Transforming a sound wave into a literal light wave. Is it possible? [duplicate]

Literally transforming sound into an actual light wave seems almost impossible. But transforming the sound wave into a light wave while containing a single mass? I know that sound can contain a mass of solid, liquid or a gas type. but does light have a mass at all? Is it possible to literally transform sound into light while containing a single mass? I have a experimental project. I want to know if it's possible in the slightest way? let me figure out how, just for the fun of the research.

-

marked as duplicate by Qmechanic♦May 4 '14 at 23:54

Something like sonoluminescence? –  Raskolnikov Jun 12 '12 at 9:11
This is basically what a microphone does. If you use the sound waves to make an electric charge oscillate, the charge will radiate EM waves at the same frequency as the sound. –  John Rennie Jun 12 '12 at 9:23

I'm not entirely sure I understand completely your question. What I think you asked is :

• Is it possible to transform a sound wave into a light wave?
• If yes, is there any problem arising from the fact that sound in propagating in matter while photons have no mass?

Visible light frequencies are around 500 THz. This is many orders of magnitude faster than the typical sound wave you think of, as audible sound waves are at most 20 kHz. This means that a linear process converting audible sound to visible light at the same frequency is not possible directly.

As Raskolnikov said, sonoluminescence is an effect that will produce light from an ultrasonic wave and as John Rennie said, any microphone is transforming a sound into an electromagnetic wave. Light is also an electromagnetic wave (but typically at a different frequency). It is also worth noting that a strong and intensed light can make matter explode, producing sound waves in the process.
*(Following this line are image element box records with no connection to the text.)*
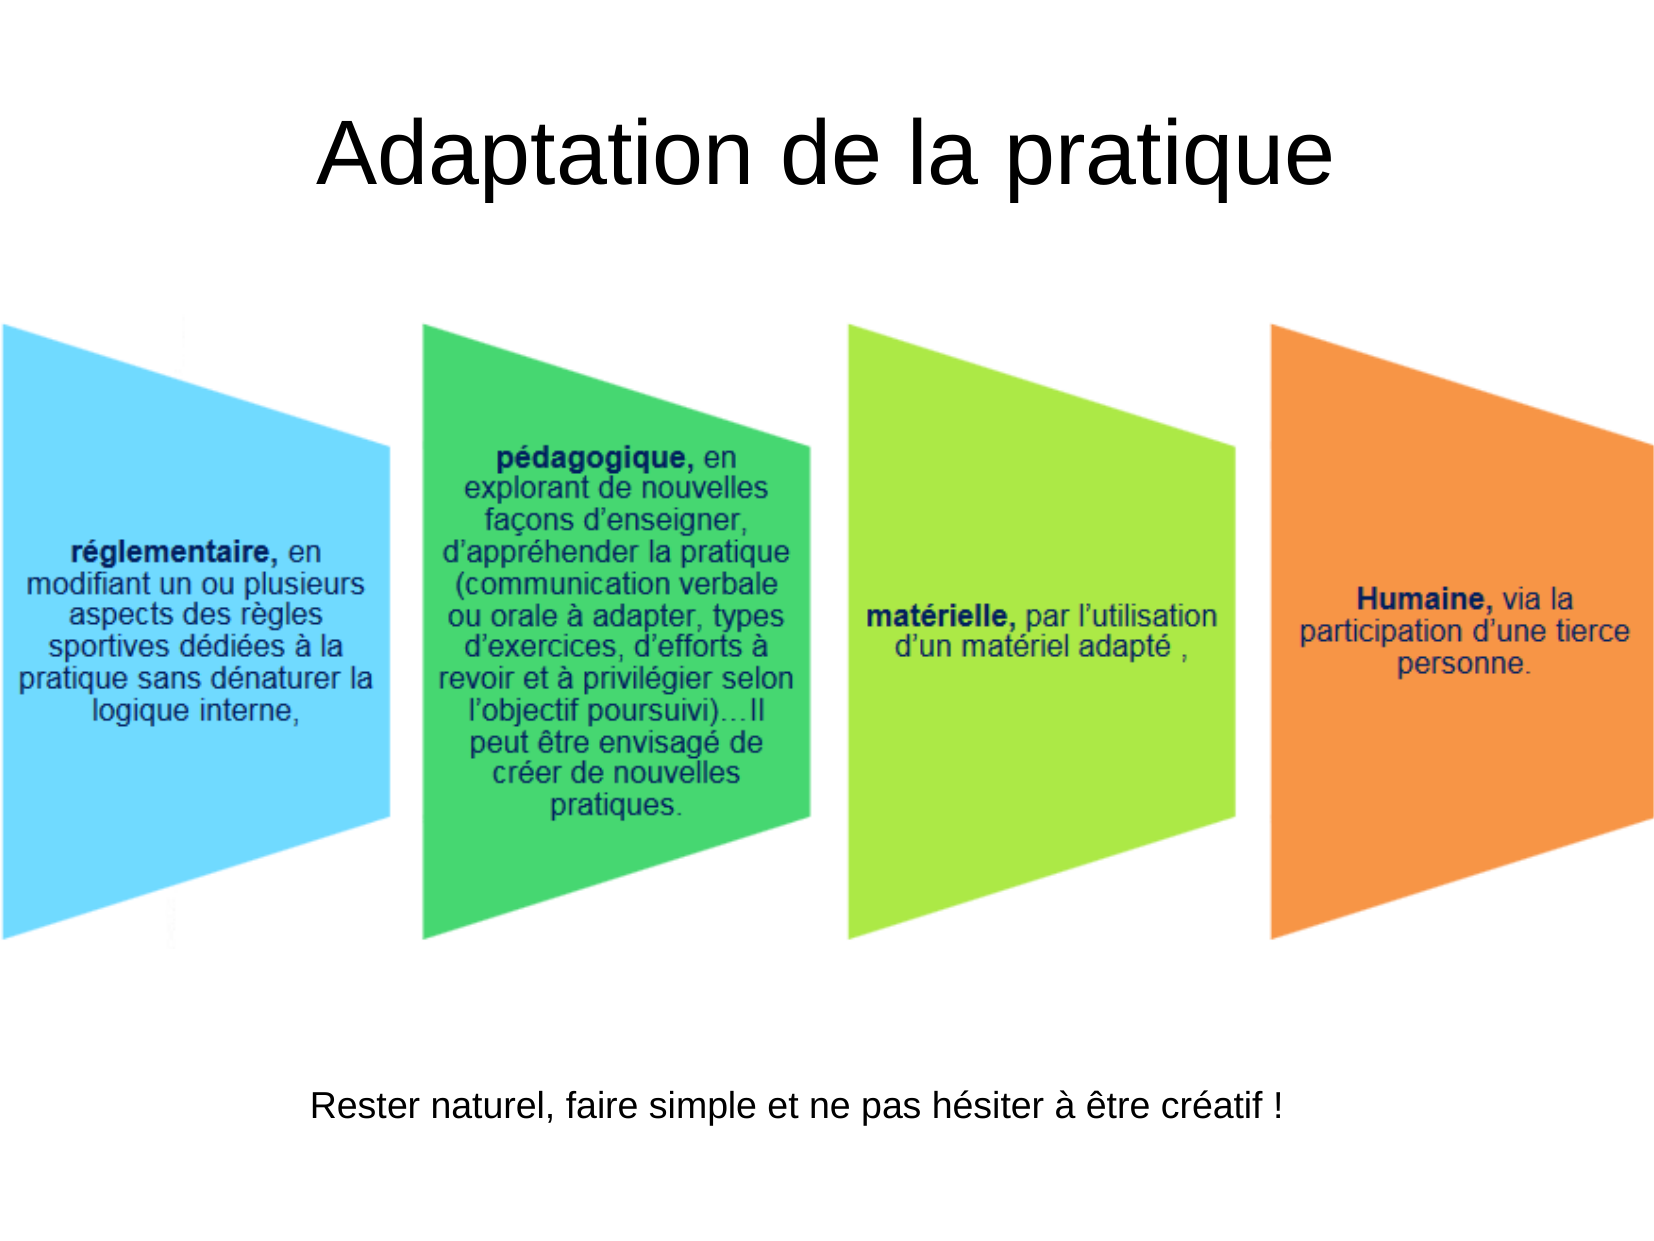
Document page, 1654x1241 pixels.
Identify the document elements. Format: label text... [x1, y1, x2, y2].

text_box Rester naturel, faire simple et ne pas hésiter à être créatif ! [0, 1077, 1654, 1176]
title Adaptation de la pratique [82, 49, 1571, 257]
picture [0, 314, 1654, 949]
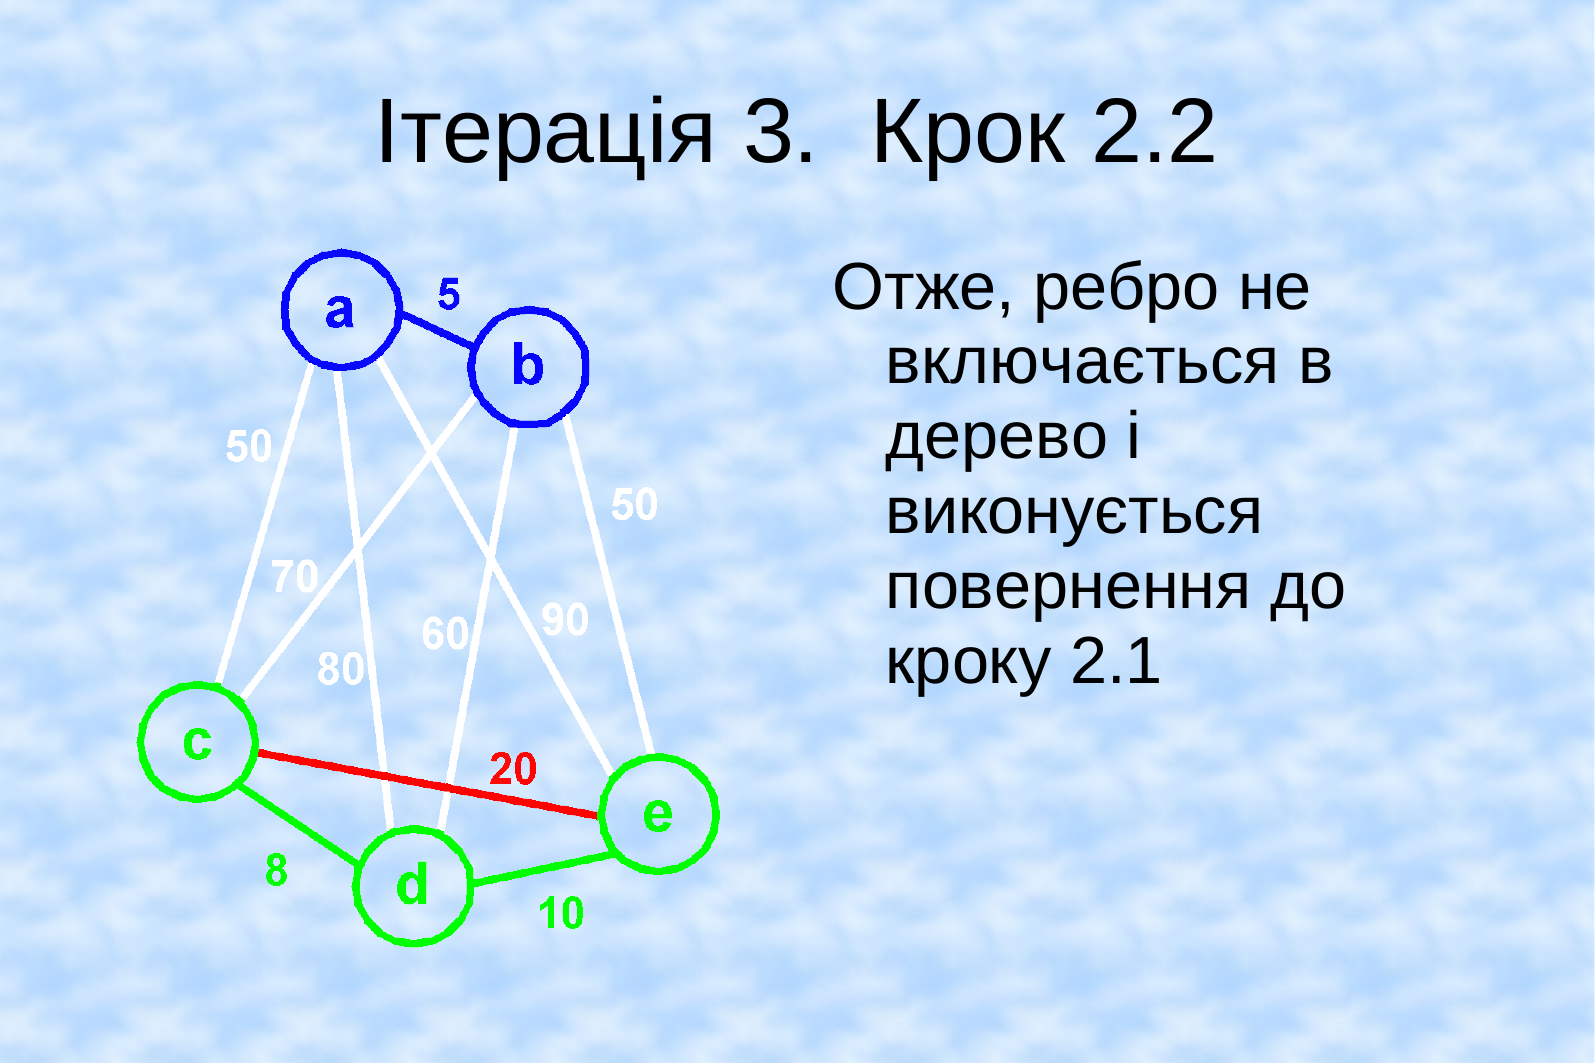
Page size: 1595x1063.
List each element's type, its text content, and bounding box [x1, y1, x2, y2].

I think you might be interested in learning more about acousto-optic modulators as they provide a good case for an interaction between light and sound.

http://en.wikipedia.org/wiki/Acousto-optic_modulator

Not entering into details, in such a device, there is a crystal in which light interacts with an acoustic wave. A typical oscillation frequency would be for instance 100 MHz. As a result of this interaction, the light frequency is shifted by the acoustic wave frequency (or a multiple of it).

Is there any transfer of mass from the acoustic wave to the optical wave ? The answer is no, since a photon doesn't have a mass, neither before or after the interaction (never). It has however a momentum $P$ and an energy $E$, given by

$$P=h\frac{\nu}{c}$$ $$E=h \nu$$ where $h$ is the Planck constant, $\nu$ and $c$ are the frequency and speed of the light.

The energy and the momentum of the photons are proportional to their frequency. This means that when the frequency of the photons is shifted in the crystal, their energy and momentum change accordingly. Since both are generally conserved, where do the additional momentum and energy come from? From the acoustic wave itself! The mass of the crystal remains however unchanged.

As a conclusion:

• Light and sound can interact.
• When they do, they can exchange momentum and energy, but no matter.